[Work to complete] Apart from the pictures, every part of the records below gets retyped exactly.

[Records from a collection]
=======

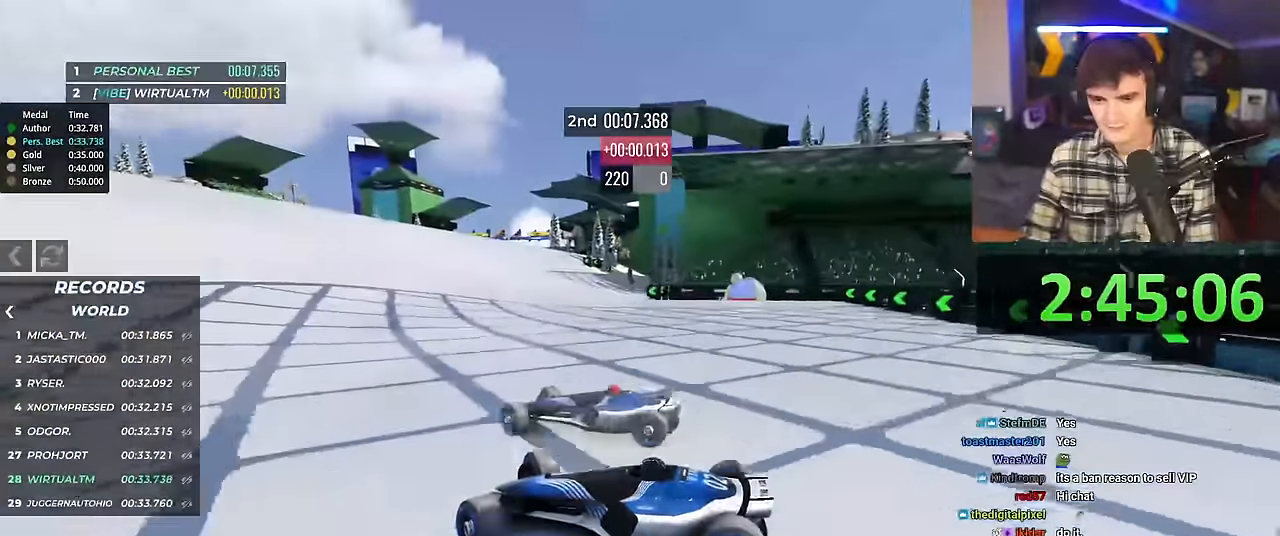
{"keys": ["right", "up"], "events": []}
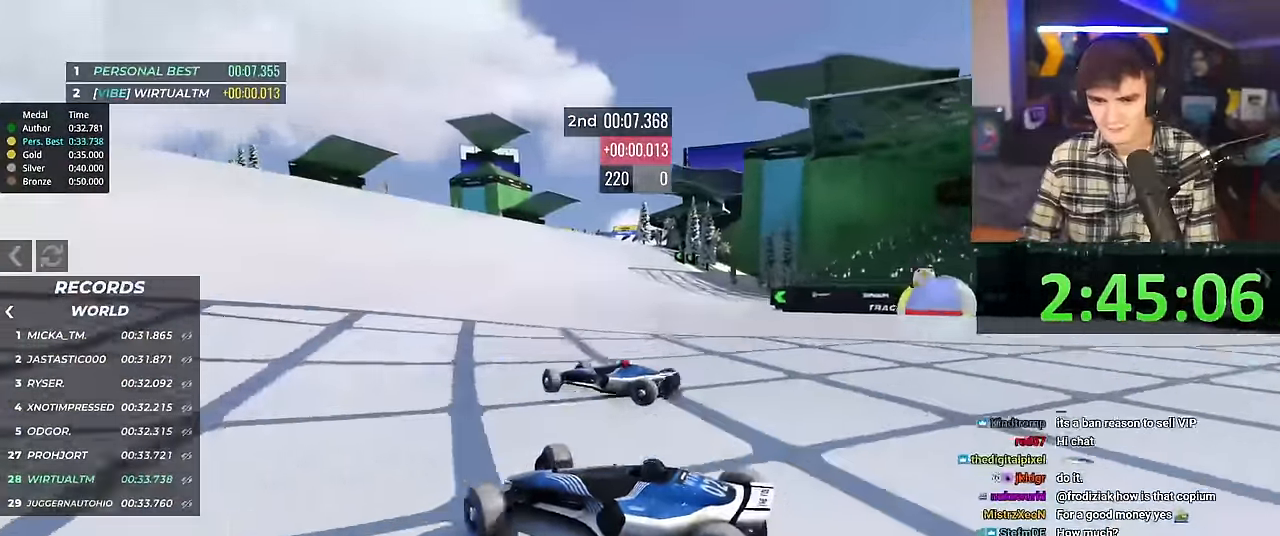
{"keys": ["right", "up"], "events": []}
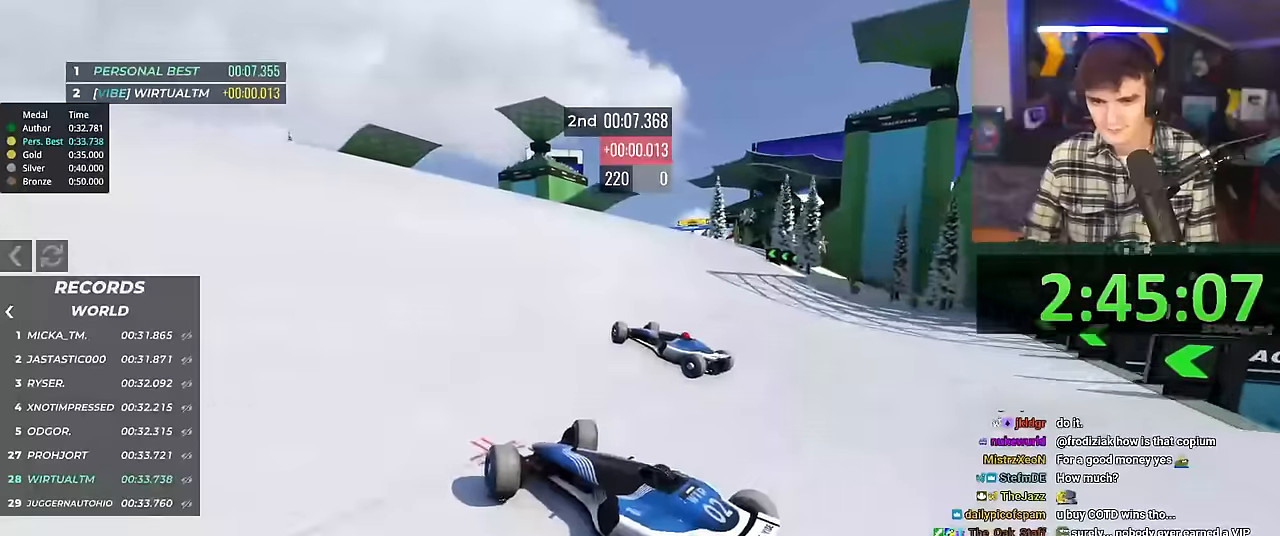
{"keys": ["right", "up"], "events": []}
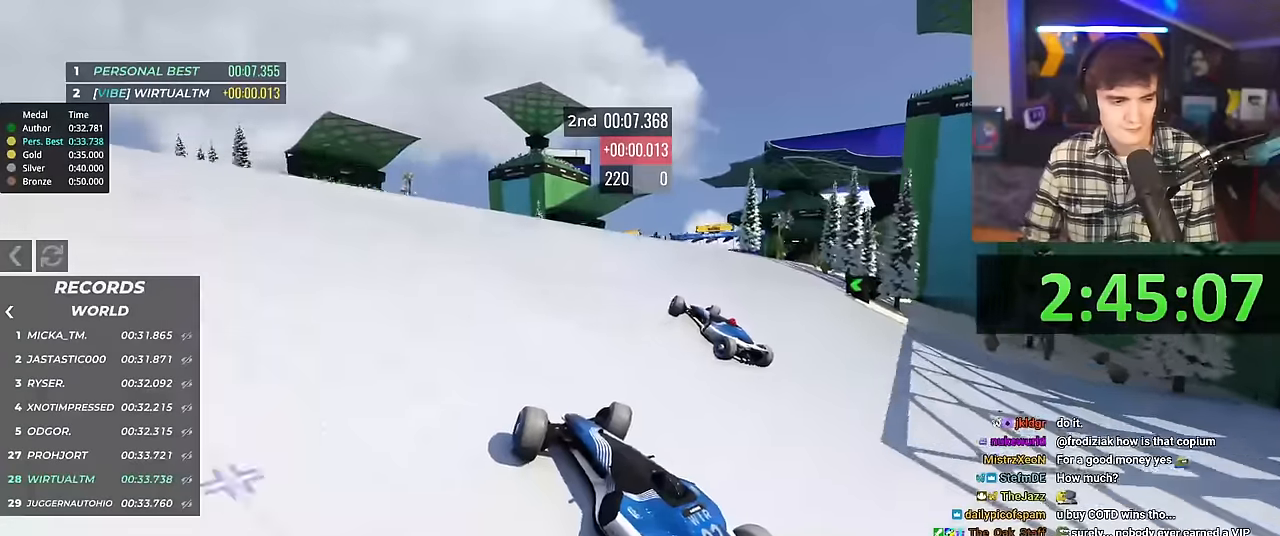
{"keys": ["up"], "events": [[467, "right", "up"]]}
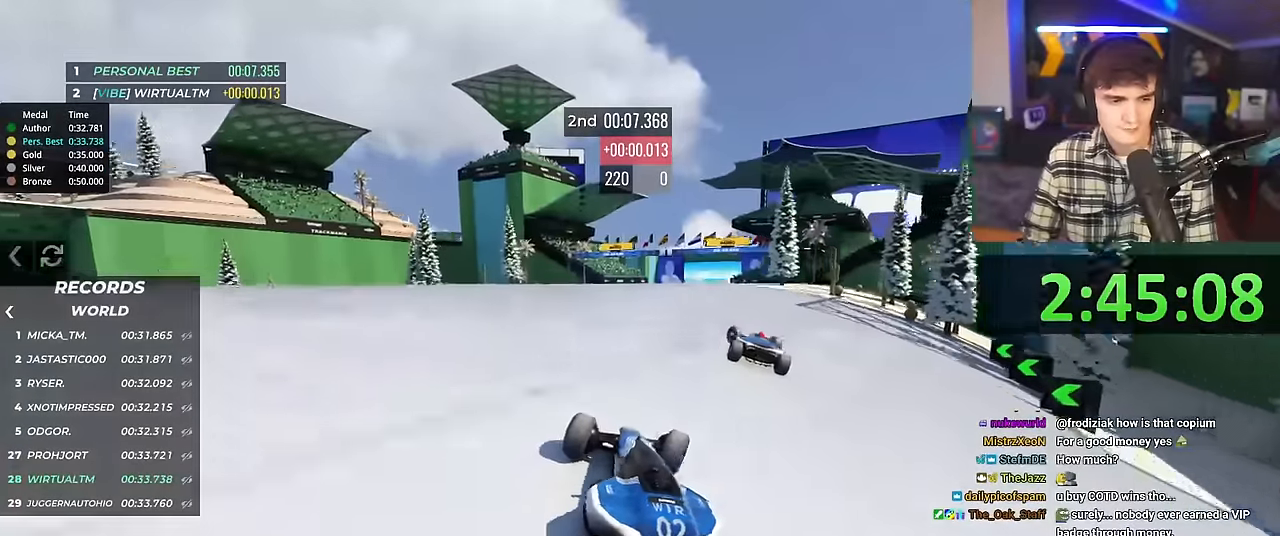
{"keys": ["up"], "events": [[67, "left", "down"], [384, "left", "up"], [434, "left", "down"], [484, "left", "up"]]}
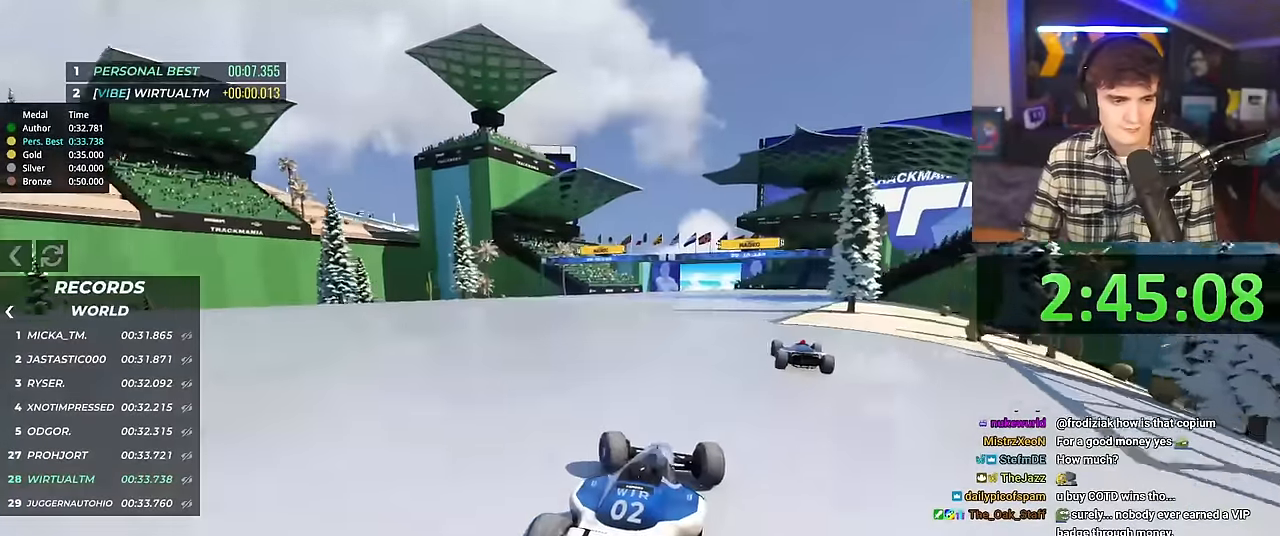
{"keys": ["left", "up"], "events": [[450, "left", "down"]]}
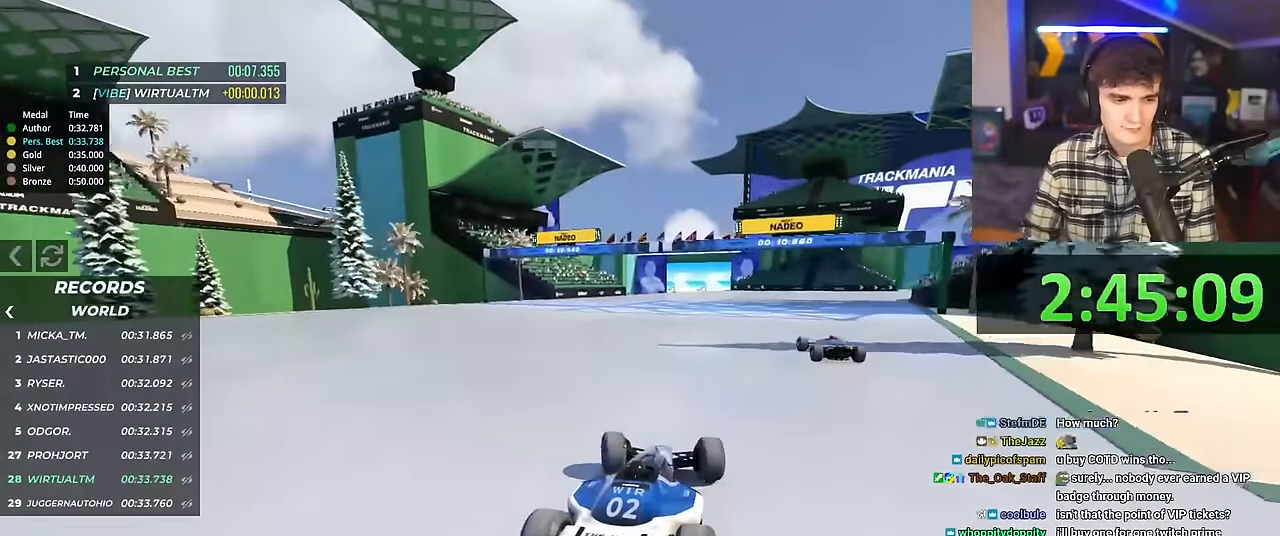
{"keys": ["up"], "events": [[50, "left", "up"]]}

=======

[Reply]
{"keys": ["right", "up"], "events": []}
{"keys": ["right", "up"], "events": []}
{"keys": ["right", "up"], "events": []}
{"keys": ["up"], "events": [[467, "right", "up"]]}
{"keys": ["up"], "events": [[67, "left", "down"], [384, "left", "up"], [434, "left", "down"], [484, "left", "up"]]}
{"keys": ["left", "up"], "events": [[450, "left", "down"]]}
{"keys": ["up"], "events": [[50, "left", "up"]]}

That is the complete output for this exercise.